Neuroscientists are working to discover how behavior and cognitive processes, particularly those relevant to mental illness, are precisely represented in the human brain to ultimately inform drug discovery targets.
Using functional MRI, genetics, and machine learning to undercover the biological basis of cognition, emotion, and motivation in the human brain.
The discovery of improved treatments/cures for mental illnesses is challenged by a weak understanding of the biological basis of these disorders. Because mental illnesses are disorders of the human brain, a key to identifying the important genetic/molecular mechanisms (to inform improved treatments) is understanding the genetic influences on brain activity related to cognition, emotion, and motivation that is often dysfunctional in mental disorders. One strategy at the LIBD to achieve this goal starts at the clinical/systems level in living people.
First, using functional magnetic resonance imaging (fMRI) and sophisticated imaging paradigms, we identify precise human brain activity underlying behavior and cognitive processes of interest by virtue of being dysfunctional in mental illness. In addition to determining the brain regions that are involved, we also use techniques such as dynamic causal modeling (DCM) to interrogate how brain regions are connected, or communicating with each other, to produce particular functions. Identifying important regional brain activity and connectivity patterns, however, is not defining mechanisms or uncovering treatment targets. It is necessary to go a step further to the cellular and molecular mechanisms that underlie neural activity and speak to individual variations, which cannot be ascertained with fMRI alone.

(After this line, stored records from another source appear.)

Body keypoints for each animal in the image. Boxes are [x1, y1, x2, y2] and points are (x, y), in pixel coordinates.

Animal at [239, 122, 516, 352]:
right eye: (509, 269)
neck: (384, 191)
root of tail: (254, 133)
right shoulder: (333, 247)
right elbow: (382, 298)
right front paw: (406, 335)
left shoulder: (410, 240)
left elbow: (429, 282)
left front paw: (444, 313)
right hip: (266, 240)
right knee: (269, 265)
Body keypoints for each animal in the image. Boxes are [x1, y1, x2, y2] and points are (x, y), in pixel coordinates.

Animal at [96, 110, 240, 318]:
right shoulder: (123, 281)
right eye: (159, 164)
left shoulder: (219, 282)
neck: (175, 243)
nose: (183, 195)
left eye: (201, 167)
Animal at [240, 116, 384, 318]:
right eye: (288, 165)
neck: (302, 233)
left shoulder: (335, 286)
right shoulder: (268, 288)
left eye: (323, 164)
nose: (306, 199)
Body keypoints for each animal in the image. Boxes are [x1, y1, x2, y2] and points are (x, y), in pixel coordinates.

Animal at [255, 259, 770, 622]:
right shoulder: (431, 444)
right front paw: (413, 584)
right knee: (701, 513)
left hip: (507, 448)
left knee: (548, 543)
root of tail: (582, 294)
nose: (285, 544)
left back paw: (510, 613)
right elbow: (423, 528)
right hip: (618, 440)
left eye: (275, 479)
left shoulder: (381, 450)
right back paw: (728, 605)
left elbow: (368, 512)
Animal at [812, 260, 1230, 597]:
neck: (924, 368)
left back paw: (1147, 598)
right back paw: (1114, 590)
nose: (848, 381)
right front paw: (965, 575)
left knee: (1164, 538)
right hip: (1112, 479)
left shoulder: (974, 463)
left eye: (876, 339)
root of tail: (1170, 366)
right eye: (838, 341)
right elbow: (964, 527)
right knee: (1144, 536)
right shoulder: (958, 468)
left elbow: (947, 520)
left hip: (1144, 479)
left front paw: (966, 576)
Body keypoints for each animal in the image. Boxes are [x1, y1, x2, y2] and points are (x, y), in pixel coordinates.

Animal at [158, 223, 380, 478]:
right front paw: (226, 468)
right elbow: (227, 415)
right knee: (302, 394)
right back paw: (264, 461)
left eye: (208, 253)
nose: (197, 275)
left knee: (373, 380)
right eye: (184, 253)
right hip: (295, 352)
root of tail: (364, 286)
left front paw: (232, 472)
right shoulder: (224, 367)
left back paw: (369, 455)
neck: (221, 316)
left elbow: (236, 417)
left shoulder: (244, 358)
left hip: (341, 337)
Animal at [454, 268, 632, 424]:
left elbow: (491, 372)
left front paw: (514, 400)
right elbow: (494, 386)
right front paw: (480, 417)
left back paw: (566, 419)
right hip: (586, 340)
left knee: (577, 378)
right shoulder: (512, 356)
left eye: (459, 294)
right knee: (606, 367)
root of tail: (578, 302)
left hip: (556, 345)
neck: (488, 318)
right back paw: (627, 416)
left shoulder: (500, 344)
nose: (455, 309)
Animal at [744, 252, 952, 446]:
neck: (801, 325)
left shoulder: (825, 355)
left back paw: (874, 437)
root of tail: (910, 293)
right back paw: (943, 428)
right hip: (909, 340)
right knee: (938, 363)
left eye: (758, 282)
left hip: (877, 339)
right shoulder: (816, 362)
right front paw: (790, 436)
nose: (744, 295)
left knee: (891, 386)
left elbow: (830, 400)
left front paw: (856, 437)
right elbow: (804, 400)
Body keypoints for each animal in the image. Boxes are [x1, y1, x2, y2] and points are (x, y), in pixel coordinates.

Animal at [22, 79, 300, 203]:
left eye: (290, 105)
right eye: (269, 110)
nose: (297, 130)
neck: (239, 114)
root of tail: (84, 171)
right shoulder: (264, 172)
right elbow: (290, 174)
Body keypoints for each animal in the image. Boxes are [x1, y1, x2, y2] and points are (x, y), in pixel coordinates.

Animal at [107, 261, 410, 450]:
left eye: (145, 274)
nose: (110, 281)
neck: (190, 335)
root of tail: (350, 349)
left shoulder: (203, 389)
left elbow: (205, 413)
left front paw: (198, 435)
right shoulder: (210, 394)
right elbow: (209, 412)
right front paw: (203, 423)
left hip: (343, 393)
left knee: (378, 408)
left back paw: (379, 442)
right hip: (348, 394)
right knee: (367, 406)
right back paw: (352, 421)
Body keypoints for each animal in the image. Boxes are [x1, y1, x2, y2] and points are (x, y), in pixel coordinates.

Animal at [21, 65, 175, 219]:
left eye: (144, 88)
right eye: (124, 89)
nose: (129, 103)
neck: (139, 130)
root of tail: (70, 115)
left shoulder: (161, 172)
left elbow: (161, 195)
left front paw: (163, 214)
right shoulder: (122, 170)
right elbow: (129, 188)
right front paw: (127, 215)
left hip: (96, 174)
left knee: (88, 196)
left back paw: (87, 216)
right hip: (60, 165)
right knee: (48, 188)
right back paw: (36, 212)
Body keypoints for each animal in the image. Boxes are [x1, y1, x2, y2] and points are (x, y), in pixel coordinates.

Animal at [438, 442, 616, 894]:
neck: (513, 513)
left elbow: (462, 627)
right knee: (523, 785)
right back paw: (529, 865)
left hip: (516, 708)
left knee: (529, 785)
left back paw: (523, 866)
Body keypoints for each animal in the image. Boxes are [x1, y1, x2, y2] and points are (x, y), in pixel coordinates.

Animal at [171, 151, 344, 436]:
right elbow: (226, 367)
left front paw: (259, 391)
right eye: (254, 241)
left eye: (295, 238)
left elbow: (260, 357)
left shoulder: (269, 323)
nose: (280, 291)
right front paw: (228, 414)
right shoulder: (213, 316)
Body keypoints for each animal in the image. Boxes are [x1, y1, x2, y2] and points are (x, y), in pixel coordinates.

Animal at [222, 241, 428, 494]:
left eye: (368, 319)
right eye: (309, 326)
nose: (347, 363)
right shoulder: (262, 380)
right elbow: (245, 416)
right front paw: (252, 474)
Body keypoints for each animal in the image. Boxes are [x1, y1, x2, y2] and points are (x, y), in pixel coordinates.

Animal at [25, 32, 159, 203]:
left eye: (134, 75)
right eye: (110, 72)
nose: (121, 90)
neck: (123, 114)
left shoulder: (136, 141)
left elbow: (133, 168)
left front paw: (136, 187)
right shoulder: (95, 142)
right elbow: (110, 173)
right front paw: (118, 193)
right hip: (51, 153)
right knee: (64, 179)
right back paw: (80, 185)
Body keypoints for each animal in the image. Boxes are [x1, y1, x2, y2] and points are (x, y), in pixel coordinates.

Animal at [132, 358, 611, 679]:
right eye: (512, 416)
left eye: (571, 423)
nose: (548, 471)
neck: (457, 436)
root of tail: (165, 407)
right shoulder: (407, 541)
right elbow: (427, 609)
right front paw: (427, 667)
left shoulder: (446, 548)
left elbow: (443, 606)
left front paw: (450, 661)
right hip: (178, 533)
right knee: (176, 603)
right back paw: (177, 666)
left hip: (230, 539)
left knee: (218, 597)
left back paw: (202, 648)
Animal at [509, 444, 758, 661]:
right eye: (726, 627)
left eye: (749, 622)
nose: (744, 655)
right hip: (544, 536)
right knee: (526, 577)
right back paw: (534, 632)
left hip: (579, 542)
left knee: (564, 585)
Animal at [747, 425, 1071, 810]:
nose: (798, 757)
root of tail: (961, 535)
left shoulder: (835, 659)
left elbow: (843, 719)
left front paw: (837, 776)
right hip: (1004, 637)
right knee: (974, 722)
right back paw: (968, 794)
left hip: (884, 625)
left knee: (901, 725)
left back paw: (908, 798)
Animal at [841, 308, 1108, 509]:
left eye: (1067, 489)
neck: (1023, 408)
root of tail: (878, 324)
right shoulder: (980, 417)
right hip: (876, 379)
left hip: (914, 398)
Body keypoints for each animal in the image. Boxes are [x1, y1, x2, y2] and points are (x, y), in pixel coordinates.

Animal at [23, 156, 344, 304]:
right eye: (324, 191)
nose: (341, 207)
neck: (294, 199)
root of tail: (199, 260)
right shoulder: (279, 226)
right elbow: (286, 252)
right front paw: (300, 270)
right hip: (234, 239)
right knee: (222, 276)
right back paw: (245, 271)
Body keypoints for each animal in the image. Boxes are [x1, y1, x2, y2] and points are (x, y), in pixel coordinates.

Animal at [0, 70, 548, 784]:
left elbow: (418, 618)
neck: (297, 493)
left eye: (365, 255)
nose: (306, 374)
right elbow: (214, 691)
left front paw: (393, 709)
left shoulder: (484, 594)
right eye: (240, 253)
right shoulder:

“Imaging genetics” is a technique that involves correlating genetic variation with neuroimaging signals to uncover genetic influences on neural activation patterns, which provide information regarding cellular/molecular underlying biology and explain individual differences. Traditional use of imaging genetics, however, has tended to involve the effect of one, or just a few, genetic variations at a time, without accounting for genetic background and probable complex multi-genetic influences. We have overcome these challenges by innovative implementation of a data driven strategy called, machine learning, specifically Random Forest Multiple Regression, which has the potential to uncover the influence of interactions among multiple genes. Therefore, rather than being limited to identifying the effect of an isolated genetic variation on brain activity which is not true-to-life, we can determine the influence of a group of genetic variations together in a more realistic fashion. Using machine learning allows us to also determine genetic variations that are most predictive of given neural activity, providing information regarding the most important molecular/cellular players underlying particular neural activity. We can use this information, in collaboration with basic and drug discovery scientists at the LIBD, to focus future investigations on particular promising genetic variations/pathways to inform drug discovery.